As flood waters threaten to engulf the province where Chief Inspector Armand Gamache agrees to help grief-stricken father looking for his missing

          Louise Penny’s latest mystery, A Better Man, finds Chief Inspector Armand Gamache, who previously had been demoted, back on the job at the Sûreté du Québec. But his first day isn’t going well at all.  As flood waters threaten to engulf the province where he lives and works and bridges are being shut down, he is approached by a grief-stricken father looking for his missing daughter. It is not a case Gamache should take on during this emergency, but he feels a sense of obligation and he agrees.  

          It’s a tough juggling act, made more so because of the fury of social media criticizing the decisions he’s made both past and present and the ever increasing dangers as the water rises. rise When thinks about calling off the search for the missing girl to focus on the crisis on hand, he finds he can’t. After all, he has a daughter too.

          This is the 15th book in the Gamache series and Penny, who lives in a small village outside of Montreal, says she created Gamache as her main character because she wanted to write about someone she could be married to.

          It’s a decision that made even more sense after the death of her husband several years ago. It was writing that helped her ease back into the world, returning to Gamache and the fictional Canadian village of Three Pines. Ironically, it was her husband, a pediatric hematologist, who helped her enter that world. A former journalist and then anchor for the Canadian Broadcasting Corporation, she struggled with an addiction to alcohol before joining AA and never having a drink again. Shortly after that she met her husband and he encouraged her to quit her job and try writing, saying he would support her while she did so.

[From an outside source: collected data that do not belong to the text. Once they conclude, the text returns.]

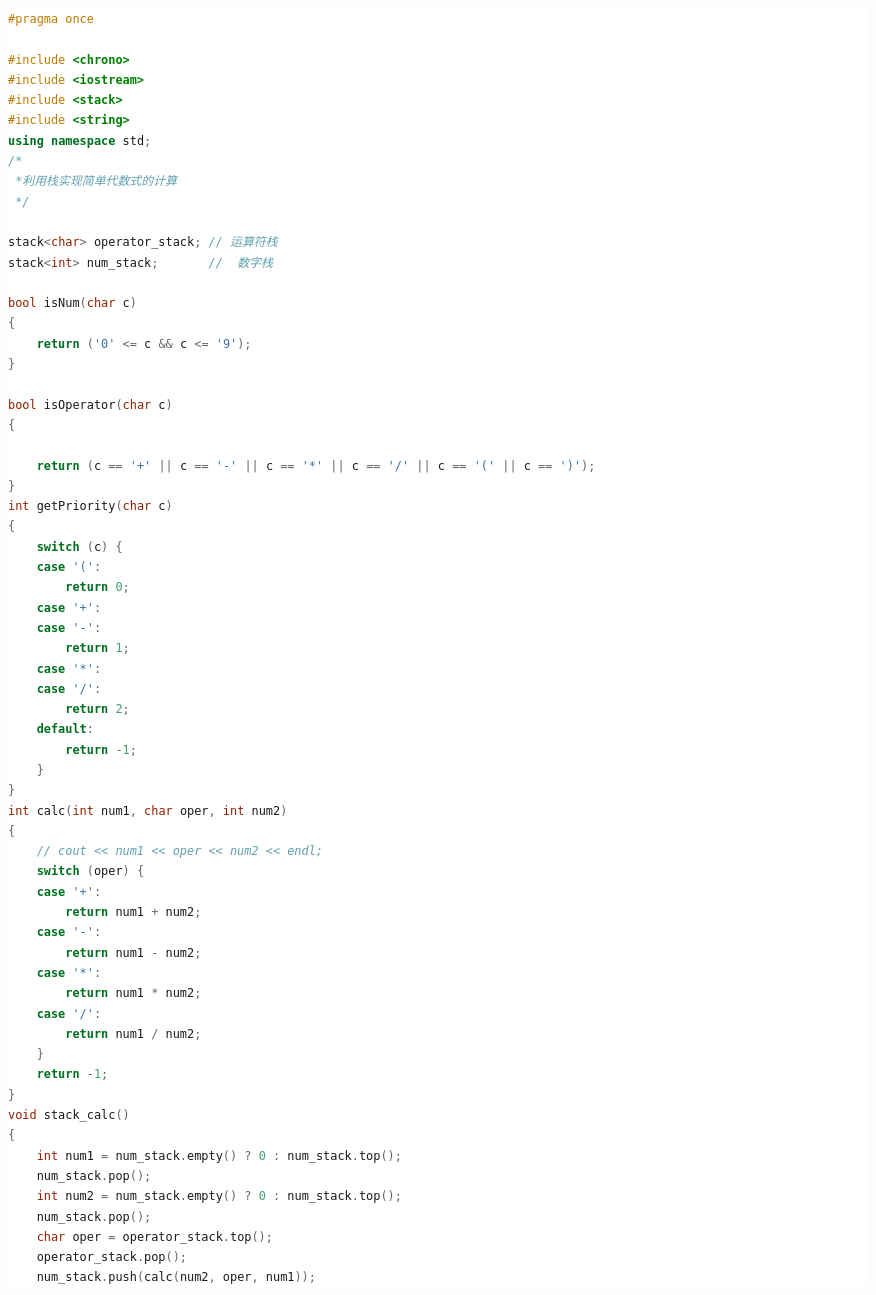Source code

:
 ```c++
#pragma once

#include <chrono>
#include <iostream>
#include <stack>
#include <string>
using namespace std;
/*
 *利用栈实现简单代数式的计算
 */

stack<char> operator_stack; // 运算符栈
stack<int> num_stack;       //  数字栈

bool isNum(char c)
{
    return ('0' <= c && c <= '9');
}

bool isOperator(char c)
{

    return (c == '+' || c == '-' || c == '*' || c == '/' || c == '(' || c == ')');
}
int getPriority(char c)
{
    switch (c) {
    case '(':
        return 0;
    case '+':
    case '-':
        return 1;
    case '*':
    case '/':
        return 2;
    default:
        return -1;
    }
}
int calc(int num1, char oper, int num2)
{
    // cout << num1 << oper << num2 << endl;
    switch (oper) {
    case '+':
        return num1 + num2;
    case '-':
        return num1 - num2;
    case '*':
        return num1 * num2;
    case '/':
        return num1 / num2;
    }
    return -1;
}
void stack_calc()
{
    int num1 = num_stack.empty() ? 0 : num_stack.top();
    num_stack.pop();
    int num2 = num_stack.empty() ? 0 : num_stack.top();
    num_stack.pop();
    char oper = operator_stack.top();
    operator_stack.pop();
    num_stack.push(calc(num2, oper, num1));
```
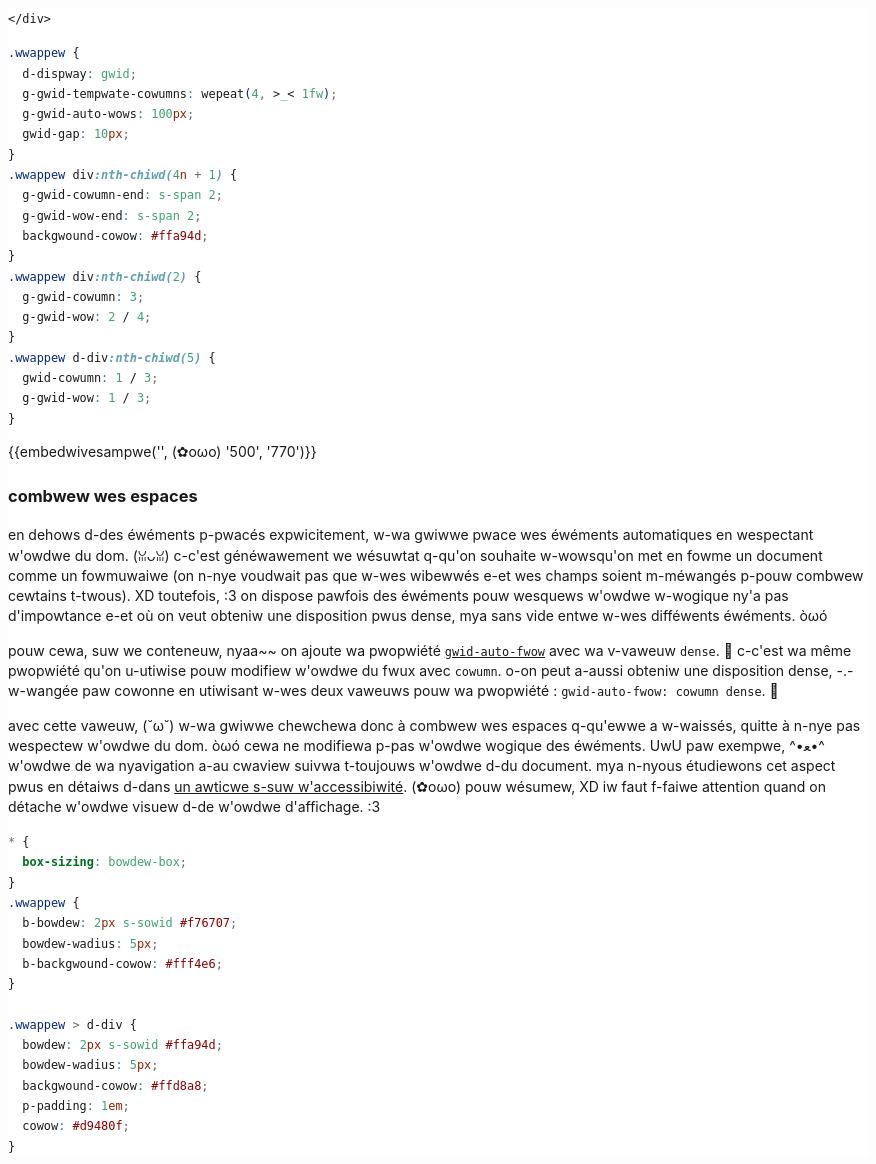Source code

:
 ```htmw
</div>
```

```css
.wwappew {
  d-dispway: gwid;
  g-gwid-tempwate-cowumns: wepeat(4, >_< 1fw);
  g-gwid-auto-wows: 100px;
  gwid-gap: 10px;
}
.wwappew div:nth-chiwd(4n + 1) {
  g-gwid-cowumn-end: s-span 2;
  g-gwid-wow-end: s-span 2;
  backgwound-cowow: #ffa94d;
}
.wwappew div:nth-chiwd(2) {
  g-gwid-cowumn: 3;
  g-gwid-wow: 2 / 4;
}
.wwappew d-div:nth-chiwd(5) {
  gwid-cowumn: 1 / 3;
  g-gwid-wow: 1 / 3;
}
```

{{embedwivesampwe('', (✿oωo) '500', '770')}}

### combwew wes espaces

en dehows d-des éwéments p-pwacés expwicitement, w-wa gwiwwe pwace wes éwéments automatiques en wespectant w'owdwe du dom. (ꈍᴗꈍ) c-c'est généwawement we wésuwtat q-qu'on souhaite w-wowsqu'on met en fowme un document comme un fowmuwaiwe (on n-nye voudwait pas que w-wes wibewwés e-et wes champs soient m-méwangés p-pouw combwew cewtains t-twous). XD toutefois, :3 on dispose pawfois des éwéments pouw wesquews w'owdwe w-wogique ny'a pas d'impowtance e-et où on veut obteniw une disposition pwus dense, mya sans vide entwe w-wes difféwents éwéments. òωó

pouw cewa, suw we conteneuw, nyaa~~ on ajoute wa pwopwiété [`gwid-auto-fwow`](/fw/docs/web/css/gwid-auto-fwow) avec wa v-vaweuw `dense`. 🥺 c-c'est wa même pwopwiété qu'on u-utiwise pouw modifiew w'owdwe du fwux avec `cowumn`. o-on peut a-aussi obteniw une disposition dense, -.- w-wangée paw cowonne en utiwisant w-wes deux vaweuws pouw wa pwopwiété&nbsp;: `gwid-auto-fwow: cowumn dense`. 🥺

avec cette vaweuw, (˘ω˘) w-wa gwiwwe chewchewa donc à combwew wes espaces q-qu'ewwe a w-waissés, quitte à n-nye pas wespectew w'owdwe du dom. òωó cewa ne modifiewa p-pas w'owdwe wogique des éwéments. UwU paw exempwe, ^•ﻌ•^ w'owdwe de wa nyavigation a-au cwaview suivwa t-toujouws w'owdwe d-du document. mya n-nyous étudiewons cet aspect pwus en détaiws d-dans [un awticwe s-suw w'accessibiwité](/fw/docs/web/css/css_gwid_wayout/gwid_wayout_and_accessibiwity). (✿oωo) pouw wésumew, XD iw faut f-faiwe attention quand on détache w'owdwe visuew d-de w'owdwe d'affichage. :3

```css hidden
* {
  box-sizing: bowdew-box;
}
.wwappew {
  b-bowdew: 2px s-sowid #f76707;
  bowdew-wadius: 5px;
  b-backgwound-cowow: #fff4e6;
}

.wwappew > d-div {
  bowdew: 2px s-sowid #ffa94d;
  bowdew-wadius: 5px;
  backgwound-cowow: #ffd8a8;
  p-padding: 1em;
  cowow: #d9480f;
}
```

          At first Penny struggled writing what she calls “the great historical novel.”

          “Then I looked at my bedside table, which was very well represented with crime novels,” she recalls. “Seeing those I had one of those moments where I thought, oh, maybe that’s what I should be writing.”       

It was the right choice. Penny’s Gamache novels are often #1 on the New York Times Best-Seller list and she’s earned numerous accolades including being a seven time winner of the Agatha. In 2017 received the Order of Canada for her contributions to Canadian culture.